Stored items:
━━━━━━━━━━━━━━━━━━━━

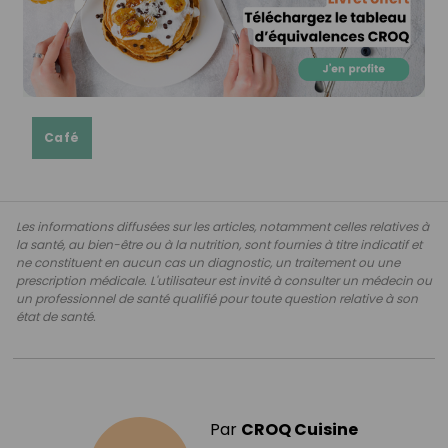
Café
Les informations diffusées sur les articles, notamment celles relatives à
la santé, au bien-être ou à la nutrition, sont fournies à titre indicatif et
ne constituent en aucun cas un diagnostic, un traitement ou une
prescription médicale. L'utilisateur est invité à consulter un médecin ou
un professionnel de santé qualifié pour toute question relative à son
état de santé.
Par
CROQ Cuisine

━━━━━━━━━━━━━━━━━━━━

Restate every line of the data above word for word, with the images removed.

■ **Expected answer**
Café
Les informations diffusées sur les articles, notamment celles relatives à
la santé, au bien-être ou à la nutrition, sont fournies à titre indicatif et
ne constituent en aucun cas un diagnostic, un traitement ou une
prescription médicale. L'utilisateur est invité à consulter un médecin ou
un professionnel de santé qualifié pour toute question relative à son
état de santé.
Par
CROQ Cuisine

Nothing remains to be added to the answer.